Wenn sich Gott so tief und innig mit uns Menschen verbindet, dann bedeutet das: es muss nicht, aber es kann eine Verwandlung stattfinden. Mitten in der Dunkelheit. Nichts, das wir ganz alleine leisten können oder müssen. Eine Verwandlung, die uns geschenkt ist. Für die wir uns aber selbst bereit machen können: verschaffen wir uns Klarheit über das, was passiert ist. Ein erster Schritt kann sein, dass wir für uns aufschreiben, was da passiert ist und wie es uns jetzt gerade damit geht. Oder, dass wir uns einem anderen Menschen anvertrauen. Dass wir gut für uns sorgen und uns die Hilfe holen, die wir brauchen. Oder dass wir andere Menschen kennen lernen, die Ähnliches erlebt haben.

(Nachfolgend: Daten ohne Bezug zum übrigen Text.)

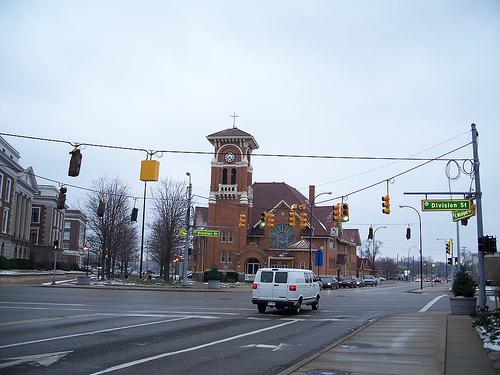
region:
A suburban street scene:
[2, 5, 497, 373]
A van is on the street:
[246, 265, 326, 316]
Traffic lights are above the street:
[234, 193, 396, 233]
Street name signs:
[402, 187, 484, 225]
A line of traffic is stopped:
[321, 270, 382, 292]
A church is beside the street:
[184, 108, 363, 282]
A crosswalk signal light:
[475, 232, 498, 256]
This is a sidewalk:
[270, 308, 497, 373]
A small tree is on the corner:
[448, 263, 480, 318]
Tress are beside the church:
[83, 176, 193, 283]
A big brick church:
[190, 109, 380, 281]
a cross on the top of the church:
[227, 110, 239, 127]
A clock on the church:
[224, 150, 235, 161]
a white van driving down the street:
[252, 267, 319, 309]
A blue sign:
[313, 247, 321, 276]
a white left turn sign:
[330, 225, 338, 236]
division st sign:
[421, 201, 471, 211]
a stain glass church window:
[270, 222, 296, 250]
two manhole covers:
[307, 333, 372, 373]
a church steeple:
[207, 111, 254, 205]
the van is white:
[230, 240, 372, 343]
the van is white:
[241, 251, 328, 325]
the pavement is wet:
[64, 285, 126, 332]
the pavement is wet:
[339, 295, 364, 312]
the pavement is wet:
[108, 307, 188, 363]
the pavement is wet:
[151, 260, 216, 322]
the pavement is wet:
[346, 277, 407, 305]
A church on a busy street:
[191, 113, 379, 282]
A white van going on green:
[244, 185, 399, 334]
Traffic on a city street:
[258, 200, 415, 317]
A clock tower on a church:
[203, 143, 255, 288]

Grundlage dafür ist, dass wir uns selbst und unsere Gefühle und Bedürfnisse ernst nehmen. Denn bevor wir Frieden mit anderen Menschen schließen, schließen wir Frieden mit uns selbst. Für dieses Geschenk Gottes öffnen wir uns, in dem wir auf uns selbst hören und für unseren Frieden beten. Frieden bekommen wir nur geschenkt. Er ist der Nährboden für das zarte Pflänzchen, das Vergebung heißt.
Und die Verwandlung? Eine Verwandlung ist ganz persönlich. „Verwandlung“ kann heißen, dass wir in unserem Leben neue Prioritäten setzen: was ist mir wirklich wichtig? Welcher Mensch liegt mir am Herzen und wer weniger? Wofür setze ich meine Kraft und Zeit ein?
Es gibt Menschen, die sich gerade wegen ihrer Erlebnisse ehrenamtlich engagieren. Sie bringen ihre Erfahrungen aktiv ein, um andere in ähnlichen Situationen zu unterstützen. Es kann ein Geschenk sein, neue Fähigkeiten und Möglichkeiten an und für sich selbst zu entdecken und zu entwickeln. Lassen wir uns verwandeln! Ostern schenkt uns neue Hoffnung. Mit der österlichen Hoffnung wird das „Danach“, in dem wir jetzt leben, zum neuen „Davor“. Seien wir gespannt auf das Neue!